In his book The Case for Sterilization, Whitney argued that the U.S. needed to sterilize some 10 million of its own citizens and that the world would be better off if a quarter of the global population were neutered. Hitler requested a copy of Whitney’s book, and wrote him a personal letter of admiration after reading it. In 1933, Whitney offered lavish praise of Hitler’s eugenic programs in Margaret Sanger’s Birth Control Review (deal with that, Gloria Steinem). He never renounced his support of the Third Reich’s racial schemes.

More generally, the works of Sanger, Whitney & co. are filled with throwaway references to “pure breeds,” “thoroughbreds,” and of course, “mongrelization.”

Back to the Dogs
What does this have to do with Westminster? Well, first of all, anyone who’s got a “mongrel” knows that they tend to be better, not worse, than most purebreds. Why, for pure doggie goodness I would stake Cosmo against all challengers. But that’s not really the point either. I really like most purebreds a great deal. My former family basset hound, Norman, was among the finest and most noble dogs ever to race down a hallway because he was late for a nap.

The problem is that Westminster does not judge breeds for those traits which rightly make a breed a breed. The pointers aren’t asked to point (even though the logo of the Westminster Kennel Club has been a pointing pointer for over a century). The bassets and bloodhounds do not track. The otter hounds are not tested to see if they could kill, let alone identify, an otter. And so on and so on.

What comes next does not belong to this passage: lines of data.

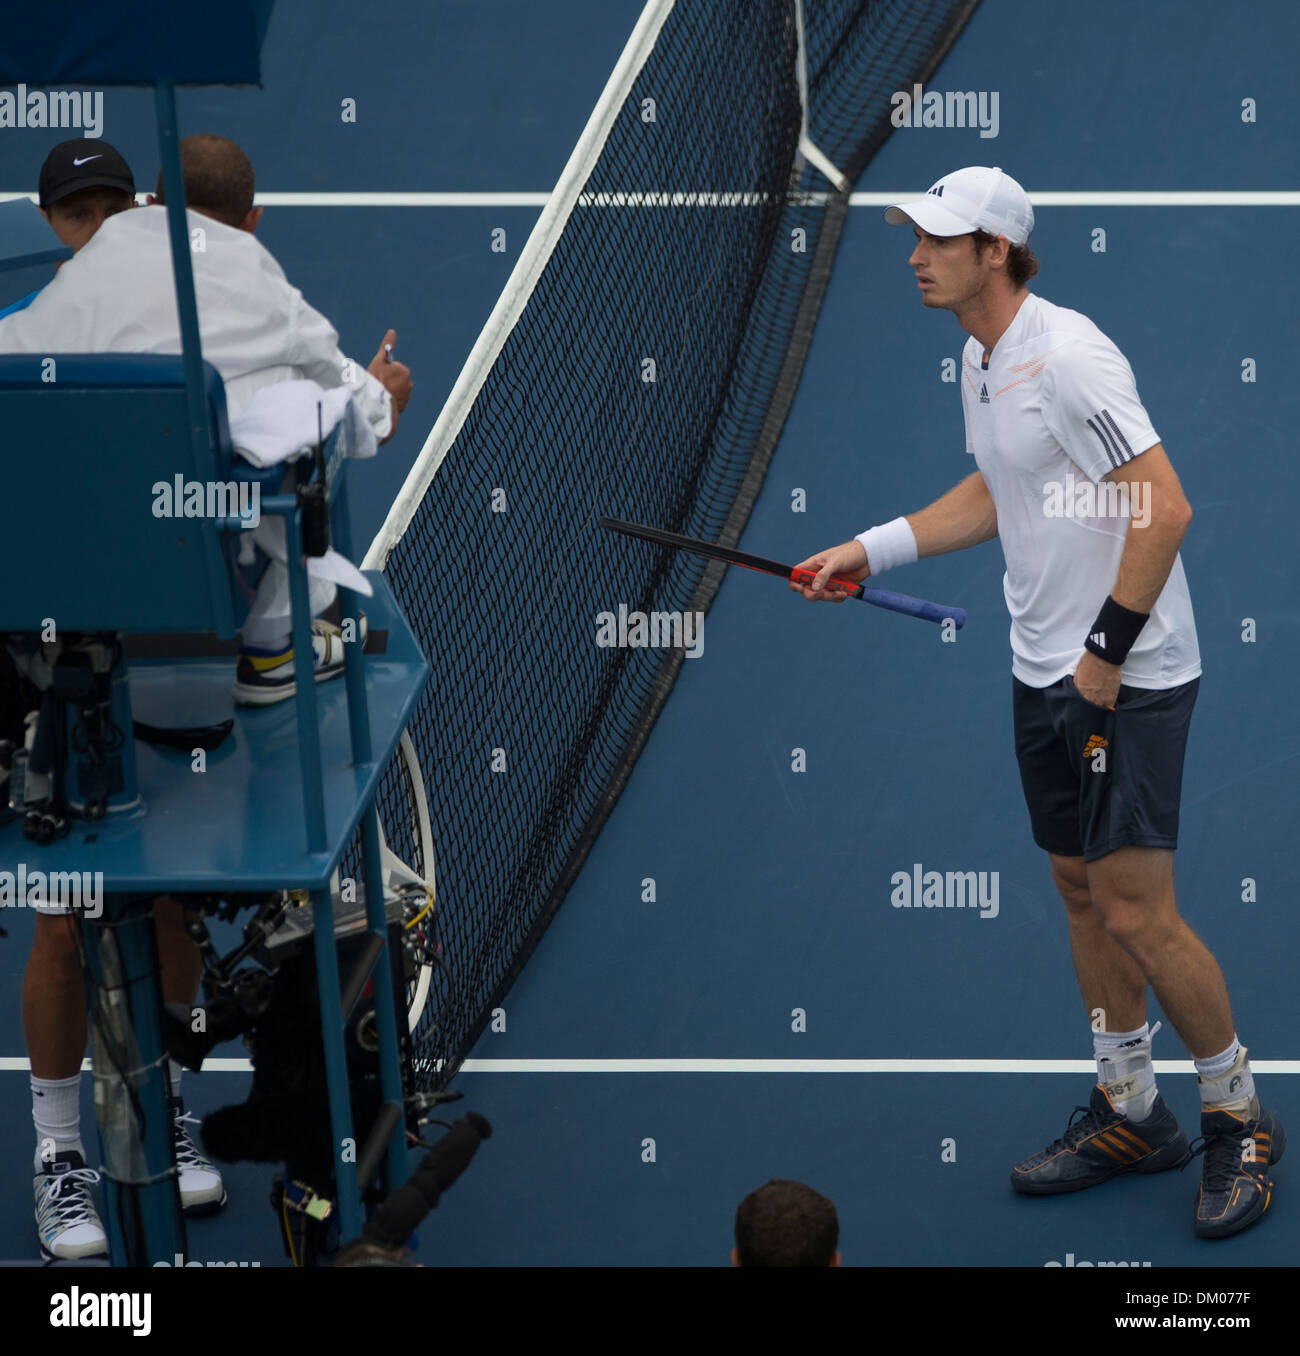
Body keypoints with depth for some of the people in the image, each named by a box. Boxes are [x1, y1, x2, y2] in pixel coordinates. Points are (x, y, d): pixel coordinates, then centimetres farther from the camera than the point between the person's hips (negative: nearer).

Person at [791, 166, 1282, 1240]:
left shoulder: (1070, 357, -19)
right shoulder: (981, 361, 10)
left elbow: (1166, 509, -22)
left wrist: (1109, 649, -19)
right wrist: (872, 550, 18)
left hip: (1129, 678, -9)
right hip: (1045, 673, 9)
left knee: (1136, 913, -9)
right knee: (1080, 889, 13)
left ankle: (1240, 1118, 8)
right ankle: (1131, 1111, 25)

With the exception of a handful of breeds who were bred to do nothing but either keep your hands warm or wait until some Aztec chef could cook them, not a single breed at Westminster is expected to do what it was bred to do. The beautiful German shepherd in the competition last night no doubt looked at the visiting search-and-rescue dogs the way Alec Baldwin looks at people who actually know how to read, and said, “I wish I could be like them.”

The cohost of the Westminster broadcast repeatedly declared “This is not a beauty contest… because we have definitions” for how a dog is supposed to look and feel. Someone needs to tell this blow-dried Afghan-breeder that that makes it more of a beauty contest, not less of one. Simply writing down the criteria does not make a pageant any less of a pageant.

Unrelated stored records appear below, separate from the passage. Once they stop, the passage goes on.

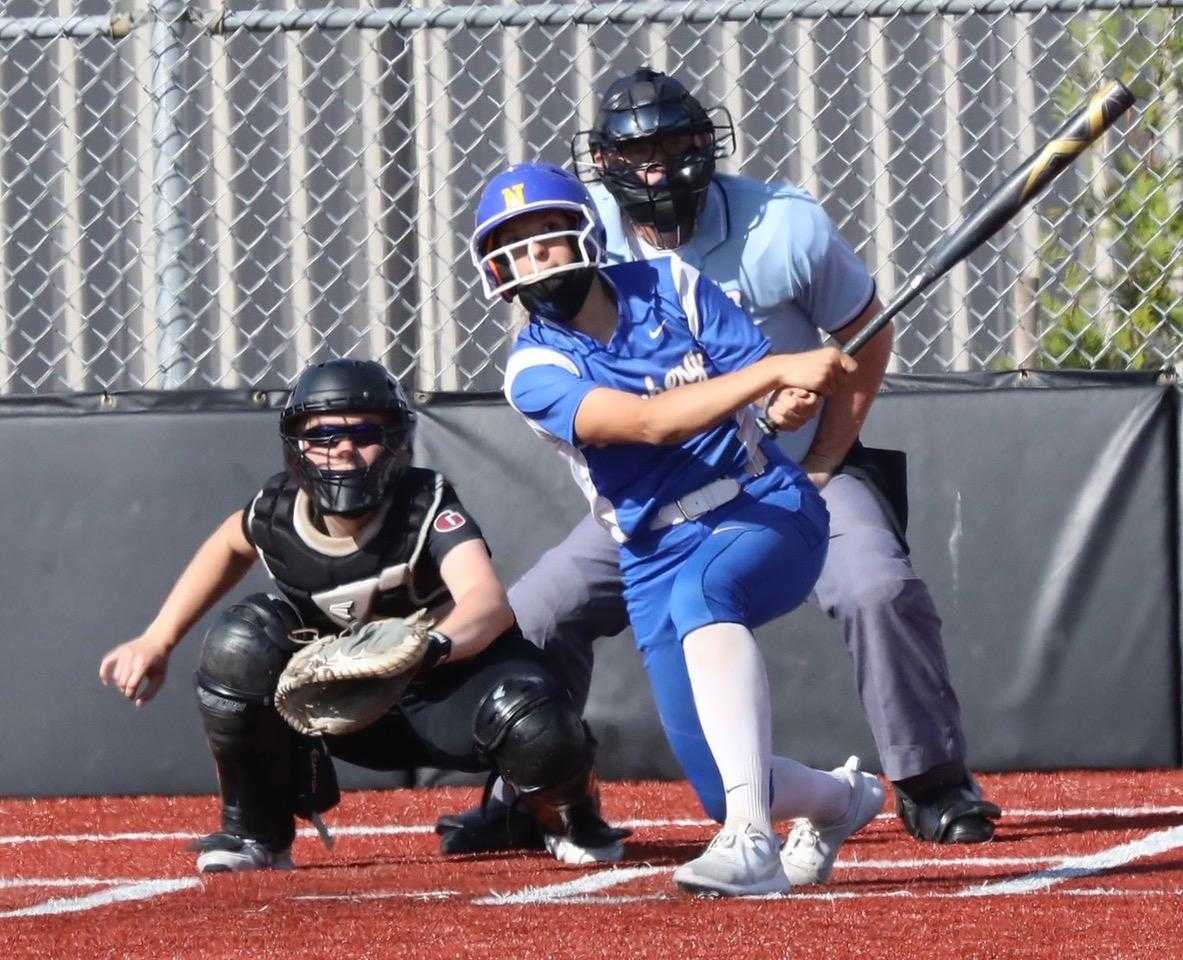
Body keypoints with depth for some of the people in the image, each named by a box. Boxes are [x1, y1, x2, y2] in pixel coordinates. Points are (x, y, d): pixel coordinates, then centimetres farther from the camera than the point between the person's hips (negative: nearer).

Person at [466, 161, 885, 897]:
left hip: (770, 512, -2)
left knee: (701, 591, -38)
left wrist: (801, 389, -27)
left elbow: (776, 396, -2)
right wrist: (775, 371, -36)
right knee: (726, 789, -6)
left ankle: (752, 841, -47)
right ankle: (840, 797, 33)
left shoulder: (670, 286, 0)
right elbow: (649, 421, -24)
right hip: (659, 555, 2)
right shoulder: (536, 371, -7)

At Westminster, if a dog meets the correct specifications for the ratio of eye-to-ear-to-snout-to-whatever and walks properly, it wins. This means you could technically breed a chocolate lab to meet the specs for a Chesapeake Bay Retriever and it could win. Hell, technically, it’s conceivable that you could breed a Chihuahua to look like a German shepherd, and the judges would still be none the wiser.

Now, there are huge differences between dogs and humans, and the whole concept of race shouldn’t be applied to conversations about canines at all (see my article for Slate, “Mau-Mauing the Dog Catcher“). But there is something to the assumptions of Westminster that smacks of racism. Of course, dogs were bred to appear a certain way, but the breeders bred for the function, not the form. Bloodhound ears and jowls are designed to stir up and moisten scents, for example.

But, much like the eugenicists of the past, Westminster’s judges look at purely superficial qualities and then declare — as the announcer did last night — that “form follows function.”

Well, no it doesn’t — if you only breed for form. These dogs are bred purely for their appearance or their ability “to show.” (This also encourages, I think, an industry of irresponsible breeders who pump out pretty, but inbred and unhealthy, Dalmatians, St. Bernards, and the like).

When asked why Spice Girl, the refrigerator rat dog, won last night, the judge replied, “She was gorgeous. Size, balance, coat, feet, movement, she had it all. She never took a wrong step.” Well, isn’t that great.

The assumption here is that looks, and looks alone, suggest superiority. With humans at the “fitter family contests,” they’d look at a sloping brow or close-set eyes and declare that so-and-so (perhaps one of my relatives) was “unfit” to procreate. Meanwhile, some moron with blue eyes and blonde hair was getting the go-ahead to be fruitful and multiply. Thankfully, such repugnant thinking died out for humans. Unfortunately, it’s thriving at the Westminster Kennel Club.